My new piece at Cato, citing Carissa Byrne Hessick and Benjamin Levin at Slate, discusses Sen. Elizabeth Warren’s proposal to lower the standard for criminal culpability in many white-collar prosecutions to simple negligence. It begins:
Presidential candidate and Sen. Elizabeth Warren (D-Massachusetts) wants to see more business people behind bars, and she’s not fussy about how to make that happen. In a Washington Post op-ed last week she unveiled a new Corporate Executive Accountability Act, which in her words would expand “criminal liability to any corporate executive who negligently oversees a giant company causing severe harm to U.S. families.” She says she wants top executives to know that they can be (again in her own words) “hauled out in handcuffs for failing to reasonably oversee the companies they run.”
And ends:
The civil courts already hear many thousands of cases seeking damages over claims that serious harm arose from industry conduct that falls short of being reckless or deliberately wrongful. Not infrequently – as with claims over supposed “sudden acceleration” in cars, cancer from Roundup, and autoimmune disease from silicone breast implants – large sums get paid even when science finds no basis for concluding the products caused the harms alleged, such is our legal system’s tendency to tilt against business defendants as unsympathetic. Under the Warren standard, complaints that driverless cars have gotten into avoidable accidents or vaccines have caused side effects – maybe even that cheeseburgers, supersize sodas, and margaritas have worsened the harms of obesity – will put business people at risk for long prison terms. To her backers, will this count as a bug? Or a feature?

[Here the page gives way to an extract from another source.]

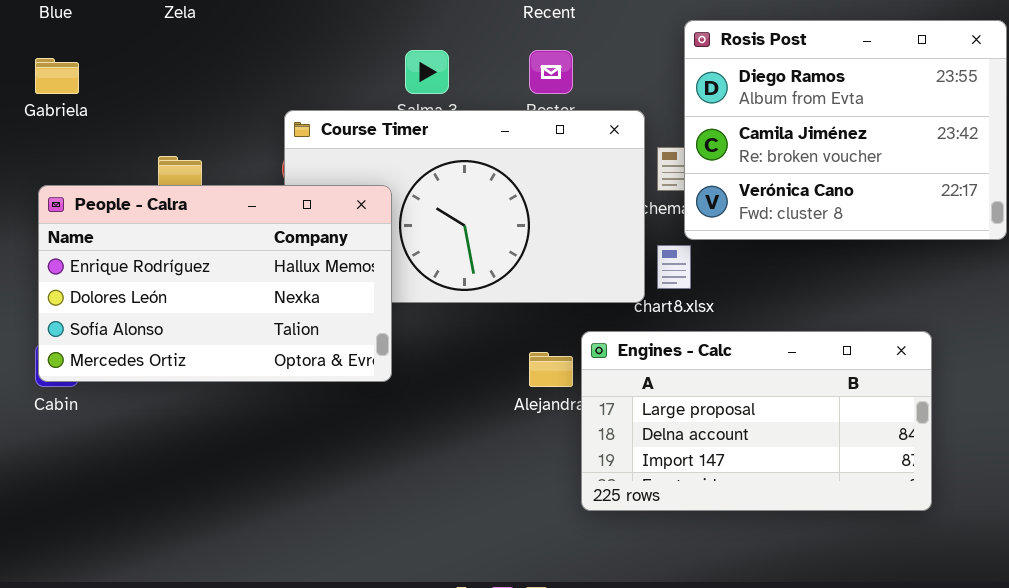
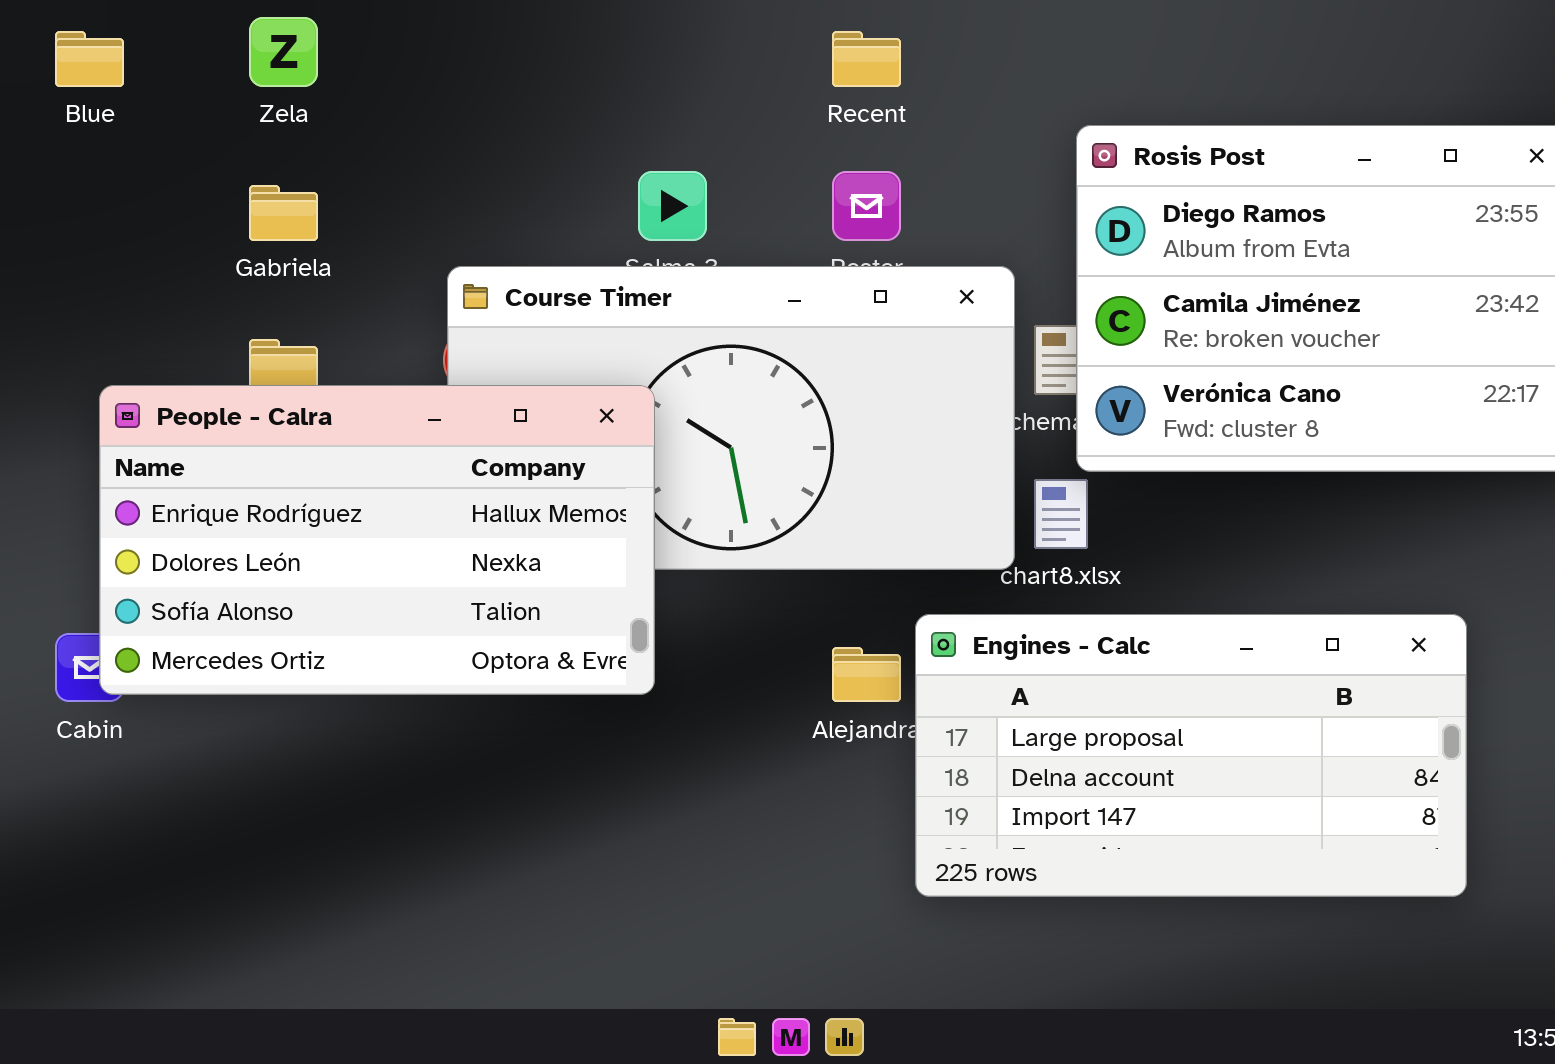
Gabriela: [35,58,79,94] -> [249,185,318,241], moved
People - Calra: [38,185,392,382] -> [99,385,655,695], moved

Aside from the propriety of criminalizing simple negligence, the issue is not so much that individuals as such are the wrong target for white-collar prosecution — as Stephen Bainbridge has argued, holding them personally culpable will often make more sense than prosecuting the corporate entity — as that notions of collective guilt must not be used to impute criminal culpability to others within an organization not proved to have committed wrong acts or acted with wrong mind. While the Warren proposal would march off in the wrong direction, in the Cato Handbook for Policymakers two years ago,
I contributed a chapter on white-collar prosecution with the following recommendations:
Congress and state lawmakers (and where appropriate, the president and executive branch law enforcement officials) should
- review existing law with an eye toward rolling back overcriminalization and replacing criminal penalties with civil sanctions where feasible;
- enact reforms such as the model Criminal Intent Protection Act to bolster recognition of mens rea (punishment should ordinarily require a guilty state of mind, not inadvertent noncompliance) as well as the related mistake of law defense in criminal law;
- codify the common law rule of lenity (ambiguity in law should be resolved against finding guilt), as Texas joined other states in doing in 2015;
- devise safe harbor provisions that enable economic actors to avoid criminal liability by behaving reasonably and in intended compliance with the law;
- limit agency discretion to create new crimes without an act of the legislature;
- enact guidelines to strengthen judicial oversight of deferred prosecution agreements and nonprosecution agreements (explicit court approval, not the unilateral say-so of government prosecutors, should be required for appointment of corporate monitors or the extension of time under supervision);
- enact asset forfeiture reforms such as Rep. Jim Sensenbrenner’s (R-WI) Due Process Act, including requiring that conviction be a prerequisite for forfeiture; review and, where appropriate, reduce or coordinate per offense fines and sanctions to avoid levying penalties disproportionate to the gravity of misconduct;
- prohibit, as a proposed New Mexico law would do, the allocation of settlement moneys (cy pres) to charities, nonprofits, or advocacy groups not themselves injured;
- assign penalties, forfeitures, and settlement proceeds to the public treasury or, where appropriate in certain cases, to private parties who can show specific individual injury from the offense (penalties should not fund particular government agencies in ways that incentivize zealous enforcement or insulate the agencies from appropriations oversight);
- prohibit the payment of public lawyers and forensics experts on contingency, that is, in ways dependent on case outcome or the magnitude of penalties (this principle should apply alike to career prosecutors, other staff public lawyers, experts, and outside law firms); existing contingency arrangements should be terminated; and
- impose transparent principles of selection and payment on outside contracting for legal services.